Birmingham, 1922. A city built on sin and violence. A city that breathed smoke and spat blood. But even it wasn’t ready for the truth you carried under your skin. You were his wife. Officially. With the last name Shelby, with the wedding ring, with the house on the hill that was dark even at high noon.
The curtains were heavy as a shroud. No sunlight penetrated the fabric. The gleaming silver frames of the mirrors hung only as decoration reflecting nothing but emptiness. Thomas had grown accustomed to this world, gradually, patiently. To the silence that enveloped the rooms. To the coldness of your skin. To the blood you secretly sipped from a cup served in the dark.

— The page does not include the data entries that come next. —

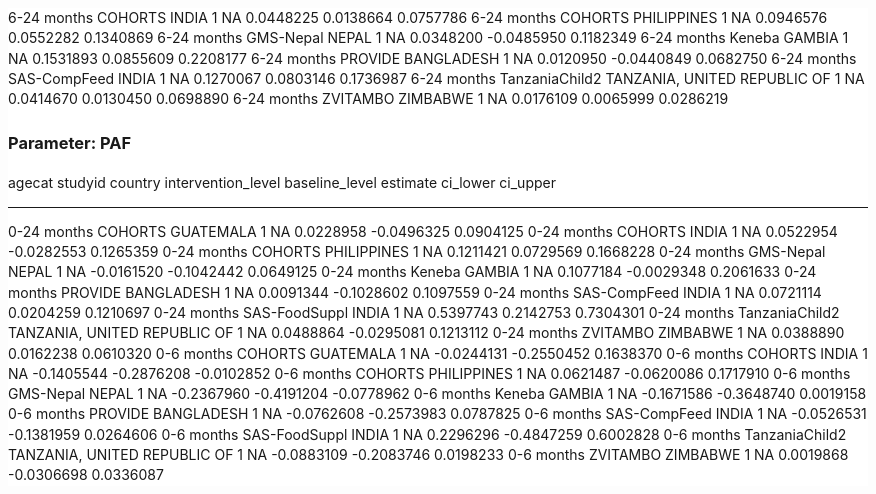 6-24 months   COHORTS          INDIA                          1                    NA                 0.0448225    0.0138664    0.0757786
6-24 months   COHORTS          PHILIPPINES                    1                    NA                 0.0946576    0.0552282    0.1340869
6-24 months   GMS-Nepal        NEPAL                          1                    NA                 0.0348200   -0.0485950    0.1182349
6-24 months   Keneba           GAMBIA                         1                    NA                 0.1531893    0.0855609    0.2208177
6-24 months   PROVIDE          BANGLADESH                     1                    NA                 0.0120950   -0.0440849    0.0682750
6-24 months   SAS-CompFeed     INDIA                          1                    NA                 0.1270067    0.0803146    0.1736987
6-24 months   TanzaniaChild2   TANZANIA, UNITED REPUBLIC OF   1                    NA                 0.0414670    0.0130450    0.0698890
6-24 months   ZVITAMBO         ZIMBABWE                       1                    NA                 0.0176109    0.0065999    0.0286219


### Parameter: PAF


agecat        studyid          country                        intervention_level   baseline_level      estimate     ci_lower     ci_upper
------------  ---------------  -----------------------------  -------------------  ---------------  -----------  -----------  -----------
0-24 months   COHORTS          GUATEMALA                      1                    NA                 0.0228958   -0.0496325    0.0904125
0-24 months   COHORTS          INDIA                          1                    NA                 0.0522954   -0.0282553    0.1265359
0-24 months   COHORTS          PHILIPPINES                    1                    NA                 0.1211421    0.0729569    0.1668228
0-24 months   GMS-Nepal        NEPAL                          1                    NA                -0.0161520   -0.1042442    0.0649125
0-24 months   Keneba           GAMBIA                         1                    NA                 0.1077184   -0.0029348    0.2061633
0-24 months   PROVIDE          BANGLADESH                     1                    NA                 0.0091344   -0.1028602    0.1097559
0-24 months   SAS-CompFeed     INDIA                          1                    NA                 0.0721114    0.0204259    0.1210697
0-24 months   SAS-FoodSuppl    INDIA                          1                    NA                 0.5397743    0.2142753    0.7304301
0-24 months   TanzaniaChild2   TANZANIA, UNITED REPUBLIC OF   1                    NA                 0.0488864   -0.0295081    0.1213112
0-24 months   ZVITAMBO         ZIMBABWE                       1                    NA                 0.0388890    0.0162238    0.0610320
0-6 months    COHORTS          GUATEMALA                      1                    NA                -0.0244131   -0.2550452    0.1638370
0-6 months    COHORTS          INDIA                          1                    NA                -0.1405544   -0.2876208   -0.0102852
0-6 months    COHORTS          PHILIPPINES                    1                    NA                 0.0621487   -0.0620086    0.1717910
0-6 months    GMS-Nepal        NEPAL                          1                    NA                -0.2367960   -0.4191204   -0.0778962
0-6 months    Keneba           GAMBIA                         1                    NA                -0.1671586   -0.3648740    0.0019158
0-6 months    PROVIDE          BANGLADESH                     1                    NA                -0.0762608   -0.2573983    0.0787825
0-6 months    SAS-CompFeed     INDIA                          1                    NA                -0.0526531   -0.1381959    0.0264606
0-6 months    SAS-FoodSuppl    INDIA                          1                    NA                 0.2296296   -0.4847259    0.6002828
0-6 months    TanzaniaChild2   TANZANIA, UNITED REPUBLIC OF   1                    NA                -0.0883109   -0.2083746    0.0198233
0-6 months    ZVITAMBO         ZIMBABWE                       1                    NA                 0.0019868   -0.0306698    0.0336087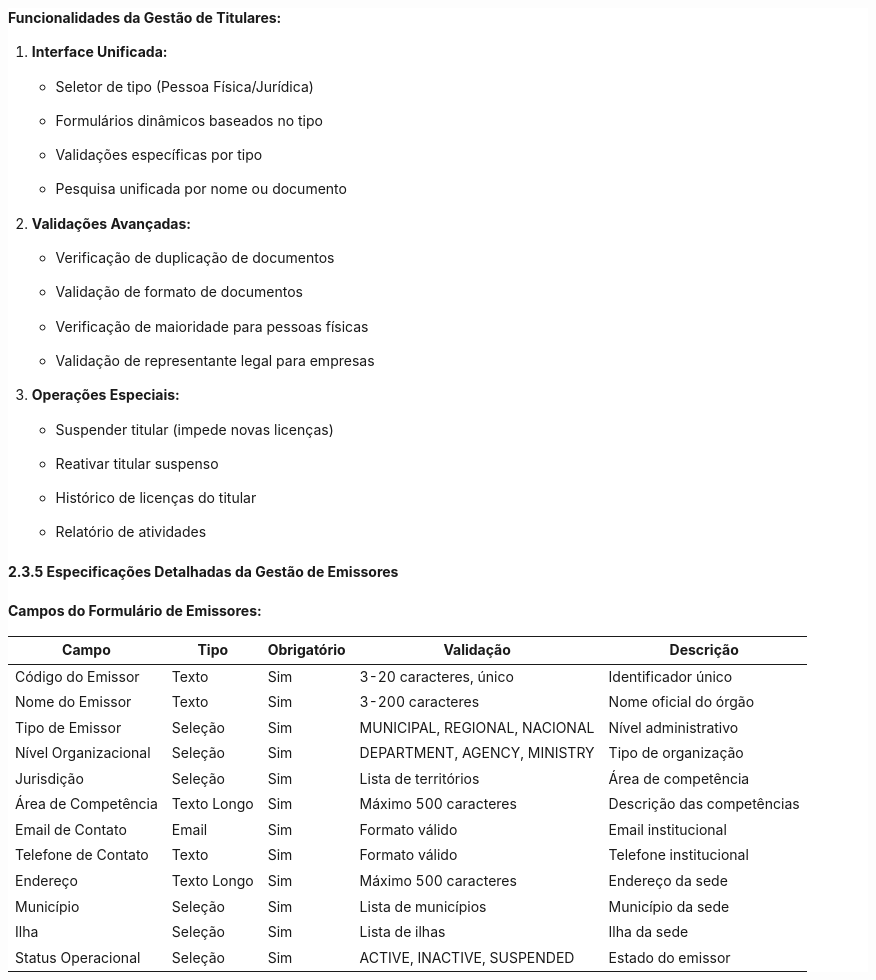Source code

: **Funcionalidades da Gestão de Titulares:**

1. **Interface Unificada:**

   * Seletor de tipo (Pessoa Física/Jurídica)

   * Formulários dinâmicos baseados no tipo

   * Validações específicas por tipo

   * Pesquisa unificada por nome ou documento

2. **Validações Avançadas:**

   * Verificação de duplicação de documentos

   * Validação de formato de documentos

   * Verificação de maioridade para pessoas físicas

   * Validação de representante legal para empresas

3. **Operações Especiais:**

   * Suspender titular (impede novas licenças)

   * Reativar titular suspenso

   * Histórico de licenças do titular

   * Relatório de atividades

#### 2.3.5 Especificações Detalhadas da Gestão de Emissores

**Campos do Formulário de Emissores:**

| Campo                | Tipo        | Obrigatório | Validação                     | Descrição                  |
| -------------------- | ----------- | ----------- | ----------------------------- | -------------------------- |
| Código do Emissor    | Texto       | Sim         | 3-20 caracteres, único        | Identificador único        |
| Nome do Emissor      | Texto       | Sim         | 3-200 caracteres              | Nome oficial do órgão      |
| Tipo de Emissor      | Seleção     | Sim         | MUNICIPAL, REGIONAL, NACIONAL | Nível administrativo       |
| Nível Organizacional | Seleção     | Sim         | DEPARTMENT, AGENCY, MINISTRY  | Tipo de organização        |
| Jurisdição           | Seleção     | Sim         | Lista de territórios          | Área de competência        |
| Área de Competência  | Texto Longo | Sim         | Máximo 500 caracteres         | Descrição das competências |
| Email de Contato     | Email       | Sim         | Formato válido                | Email institucional        |
| Telefone de Contato  | Texto       | Sim         | Formato válido                | Telefone institucional     |
| Endereço             | Texto Longo | Sim         | Máximo 500 caracteres         | Endereço da sede           |
| Município            | Seleção     | Sim         | Lista de municípios           | Município da sede          |
| Ilha                 | Seleção     | Sim         | Lista de ilhas                | Ilha da sede               |
| Status Operacional   | Seleção     | Sim         | ACTIVE, INACTIVE, SUSPENDED   | Estado do emissor          |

People didn’t know. If they did, the streets would ignite in flames. Hunts, announcements, bounties on your head. They would make a beast out of you, though you had long tried to live as best you could without victims, without noise. You were careful. You slipped through the corridors like a shadow. Your smile was pure, impeccable. Your gaze hypnotic. And no one, absolutely no one, suspected that you were hiding something older than the war, than England itself. Thomas knew. From the beginning. And despite everything he accepted. Maybe because he, too, carried a monster inside him.
His wounds were invisible, but they bled just as much. He had seen too much, sent too many people to the sands. Your coolness soothed his burning mind. Your silence was his escape. You never slept at night and neither did he. You sat by him when he returned from the club, his face tired and his eyes torn apart by demons. You untied the buttons of his vest, let him snuggle up to you, as if you were the only warmth that had not yet disappeared from his world.
And then you disappeared when he fell asleep, silently, onto the black rooftops, to feed on what you had to. You didn’t kill. You didn’t have to. You learned long ago to take just enough to survive. Even that had become rare over time his care, his influence, his discreet connections. Thomas kept you from going hungry. He kept no one from asking questions.
Love? Maybe. Or maybe need. Dependency. The desire to be known not by blood, not by name, but by soul. And he knew you. As you knew him. Darkness connected you. Silence connected you. And then everything else slowly, gently, until it was irreversible. The marriage had lasted seven years now. Seven years of not touching the sun. Seven years of talking by the fire at night. Seven years since Thomas Shelby had fallen in love with a woman who had no reflection in the mirror but who had reflected in his heart better than anyone.
And Birmingham? Birmingham dreamed of blood and money, unaware that its queen was older than its walls. And hungrier.